--- MATERIAL PROVIDED ---
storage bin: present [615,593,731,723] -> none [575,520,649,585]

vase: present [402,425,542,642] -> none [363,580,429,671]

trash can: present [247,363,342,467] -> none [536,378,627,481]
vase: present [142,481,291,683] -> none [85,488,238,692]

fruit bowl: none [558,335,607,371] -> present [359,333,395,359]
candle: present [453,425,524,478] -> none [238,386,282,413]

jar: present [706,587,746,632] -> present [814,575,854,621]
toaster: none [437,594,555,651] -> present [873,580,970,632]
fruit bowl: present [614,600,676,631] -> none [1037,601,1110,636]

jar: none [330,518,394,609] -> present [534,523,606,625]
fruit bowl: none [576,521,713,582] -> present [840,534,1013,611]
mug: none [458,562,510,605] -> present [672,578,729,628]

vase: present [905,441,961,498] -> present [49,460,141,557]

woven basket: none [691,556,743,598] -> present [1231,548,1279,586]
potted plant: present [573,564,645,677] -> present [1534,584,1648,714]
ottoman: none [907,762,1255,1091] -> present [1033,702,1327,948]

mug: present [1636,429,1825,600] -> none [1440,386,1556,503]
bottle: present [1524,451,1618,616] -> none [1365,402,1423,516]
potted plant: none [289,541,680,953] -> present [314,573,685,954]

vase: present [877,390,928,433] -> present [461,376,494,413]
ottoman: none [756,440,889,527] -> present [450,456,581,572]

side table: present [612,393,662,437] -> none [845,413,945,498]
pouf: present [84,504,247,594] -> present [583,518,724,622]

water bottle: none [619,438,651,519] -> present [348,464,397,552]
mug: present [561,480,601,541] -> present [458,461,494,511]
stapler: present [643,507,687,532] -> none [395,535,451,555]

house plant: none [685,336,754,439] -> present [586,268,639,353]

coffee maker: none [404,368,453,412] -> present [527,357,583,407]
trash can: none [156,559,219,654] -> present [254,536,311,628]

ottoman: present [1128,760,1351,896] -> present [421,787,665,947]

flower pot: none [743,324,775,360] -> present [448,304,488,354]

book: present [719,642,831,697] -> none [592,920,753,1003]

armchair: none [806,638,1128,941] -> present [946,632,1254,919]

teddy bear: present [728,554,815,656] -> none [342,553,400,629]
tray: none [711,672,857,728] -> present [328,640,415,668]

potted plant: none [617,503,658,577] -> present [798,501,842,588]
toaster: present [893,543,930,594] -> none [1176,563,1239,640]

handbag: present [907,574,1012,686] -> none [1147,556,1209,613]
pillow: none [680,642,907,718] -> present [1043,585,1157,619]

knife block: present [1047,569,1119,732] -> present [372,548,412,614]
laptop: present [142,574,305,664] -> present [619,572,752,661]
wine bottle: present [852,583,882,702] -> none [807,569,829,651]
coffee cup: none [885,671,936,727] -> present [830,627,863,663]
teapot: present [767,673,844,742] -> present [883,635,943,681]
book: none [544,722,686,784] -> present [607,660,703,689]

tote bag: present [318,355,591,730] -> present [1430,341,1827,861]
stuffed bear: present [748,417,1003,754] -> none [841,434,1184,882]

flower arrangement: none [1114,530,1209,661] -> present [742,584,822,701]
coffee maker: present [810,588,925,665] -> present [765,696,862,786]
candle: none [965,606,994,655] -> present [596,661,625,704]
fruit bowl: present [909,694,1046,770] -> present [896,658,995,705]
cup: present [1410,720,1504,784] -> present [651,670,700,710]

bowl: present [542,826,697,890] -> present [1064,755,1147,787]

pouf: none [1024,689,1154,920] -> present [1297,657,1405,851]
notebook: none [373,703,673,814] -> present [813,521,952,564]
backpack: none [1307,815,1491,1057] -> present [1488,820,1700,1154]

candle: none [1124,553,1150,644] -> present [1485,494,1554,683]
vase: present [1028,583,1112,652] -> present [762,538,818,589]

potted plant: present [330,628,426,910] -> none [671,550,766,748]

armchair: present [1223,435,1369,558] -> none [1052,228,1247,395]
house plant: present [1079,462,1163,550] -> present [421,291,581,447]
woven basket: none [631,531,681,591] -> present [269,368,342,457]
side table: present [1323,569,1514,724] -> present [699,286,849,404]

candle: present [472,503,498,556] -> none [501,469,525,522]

--- ASSIGNED TASK ---
Look through the data above and return exactly the lines from the one that contains "coffee maker: none" to the one that contains "wine bottle: present", inclusive, with nothing else.

--- YOUR SOLUTION ---
coffee maker: none [404,368,453,412] -> present [527,357,583,407]
trash can: none [156,559,219,654] -> present [254,536,311,628]

ottoman: present [1128,760,1351,896] -> present [421,787,665,947]

flower pot: none [743,324,775,360] -> present [448,304,488,354]

book: present [719,642,831,697] -> none [592,920,753,1003]

armchair: none [806,638,1128,941] -> present [946,632,1254,919]

teddy bear: present [728,554,815,656] -> none [342,553,400,629]
tray: none [711,672,857,728] -> present [328,640,415,668]

potted plant: none [617,503,658,577] -> present [798,501,842,588]
toaster: present [893,543,930,594] -> none [1176,563,1239,640]

handbag: present [907,574,1012,686] -> none [1147,556,1209,613]
pillow: none [680,642,907,718] -> present [1043,585,1157,619]

knife block: present [1047,569,1119,732] -> present [372,548,412,614]
laptop: present [142,574,305,664] -> present [619,572,752,661]
wine bottle: present [852,583,882,702] -> none [807,569,829,651]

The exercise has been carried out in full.